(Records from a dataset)
^^^^^^^^

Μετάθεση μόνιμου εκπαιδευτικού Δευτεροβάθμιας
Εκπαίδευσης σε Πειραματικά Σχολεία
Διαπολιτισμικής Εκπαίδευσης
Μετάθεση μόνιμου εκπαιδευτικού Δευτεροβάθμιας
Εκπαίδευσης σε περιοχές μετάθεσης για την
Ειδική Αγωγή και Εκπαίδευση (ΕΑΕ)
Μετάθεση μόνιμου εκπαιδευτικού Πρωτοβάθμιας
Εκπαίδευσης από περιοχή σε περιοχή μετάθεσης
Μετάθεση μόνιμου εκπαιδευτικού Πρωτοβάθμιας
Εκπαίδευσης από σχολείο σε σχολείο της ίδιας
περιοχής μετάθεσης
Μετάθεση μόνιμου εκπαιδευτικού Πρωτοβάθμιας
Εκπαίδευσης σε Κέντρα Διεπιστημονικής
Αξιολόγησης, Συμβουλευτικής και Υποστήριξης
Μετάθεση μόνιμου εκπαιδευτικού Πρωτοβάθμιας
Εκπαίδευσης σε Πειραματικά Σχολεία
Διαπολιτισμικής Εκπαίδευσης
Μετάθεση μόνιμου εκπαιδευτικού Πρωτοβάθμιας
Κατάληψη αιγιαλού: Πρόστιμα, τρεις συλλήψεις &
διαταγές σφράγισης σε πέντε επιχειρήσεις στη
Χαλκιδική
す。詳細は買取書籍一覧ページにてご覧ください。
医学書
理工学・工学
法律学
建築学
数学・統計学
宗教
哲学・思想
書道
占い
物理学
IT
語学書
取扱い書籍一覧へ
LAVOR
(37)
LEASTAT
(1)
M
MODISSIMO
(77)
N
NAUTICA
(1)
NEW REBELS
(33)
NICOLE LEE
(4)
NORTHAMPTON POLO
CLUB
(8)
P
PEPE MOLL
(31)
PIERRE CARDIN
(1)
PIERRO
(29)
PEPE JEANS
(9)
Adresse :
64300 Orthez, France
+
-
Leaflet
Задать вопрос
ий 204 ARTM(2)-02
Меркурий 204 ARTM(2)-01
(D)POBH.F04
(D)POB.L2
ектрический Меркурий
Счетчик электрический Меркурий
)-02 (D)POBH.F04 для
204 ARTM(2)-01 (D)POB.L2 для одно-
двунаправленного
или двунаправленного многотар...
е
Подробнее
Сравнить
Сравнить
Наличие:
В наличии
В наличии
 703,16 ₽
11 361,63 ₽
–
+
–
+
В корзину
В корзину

^^^^^^^^

Copy out every line of all the items above, keeping each one identical character for character.

Μετάθεση μόνιμου εκπαιδευτικού Δευτεροβάθμιας
Εκπαίδευσης σε Πειραματικά Σχολεία
Διαπολιτισμικής Εκπαίδευσης
Μετάθεση μόνιμου εκπαιδευτικού Δευτεροβάθμιας
Εκπαίδευσης σε περιοχές μετάθεσης για την
Ειδική Αγωγή και Εκπαίδευση (ΕΑΕ)
Μετάθεση μόνιμου εκπαιδευτικού Πρωτοβάθμιας
Εκπαίδευσης από περιοχή σε περιοχή μετάθεσης
Μετάθεση μόνιμου εκπαιδευτικού Πρωτοβάθμιας
Εκπαίδευσης από σχολείο σε σχολείο της ίδιας
περιοχής μετάθεσης
Μετάθεση μόνιμου εκπαιδευτικού Πρωτοβάθμιας
Εκπαίδευσης σε Κέντρα Διεπιστημονικής
Αξιολόγησης, Συμβουλευτικής και Υποστήριξης
Μετάθεση μόνιμου εκπαιδευτικού Πρωτοβάθμιας
Εκπαίδευσης σε Πειραματικά Σχολεία
Διαπολιτισμικής Εκπαίδευσης
Μετάθεση μόνιμου εκπαιδευτικού Πρωτοβάθμιας
Κατάληψη αιγιαλού: Πρόστιμα, τρεις συλλήψεις &
διαταγές σφράγισης σε πέντε επιχειρήσεις στη
Χαλκιδική
す。詳細は買取書籍一覧ページにてご覧ください。
医学書
理工学・工学
法律学
建築学
数学・統計学
宗教
哲学・思想
書道
占い
物理学
IT
語学書
取扱い書籍一覧へ
LAVOR
(37)
LEASTAT
(1)
M
MODISSIMO
(77)
N
NAUTICA
(1)
NEW REBELS
(33)
NICOLE LEE
(4)
NORTHAMPTON POLO
CLUB
(8)
P
PEPE MOLL
(31)
PIERRE CARDIN
(1)
PIERRO
(29)
PEPE JEANS
(9)
Adresse :
64300 Orthez, France
+
-
Leaflet
Задать вопрос
ий 204 ARTM(2)-02
Меркурий 204 ARTM(2)-01
(D)POBH.F04
(D)POB.L2
ектрический Меркурий
Счетчик электрический Меркурий
)-02 (D)POBH.F04 для
204 ARTM(2)-01 (D)POB.L2 для одно-
двунаправленного
или двунаправленного многотар...
е
Подробнее
Сравнить
Сравнить
Наличие:
В наличии
В наличии
 703,16 ₽
11 361,63 ₽
–
+
–
+
В корзину
В корзину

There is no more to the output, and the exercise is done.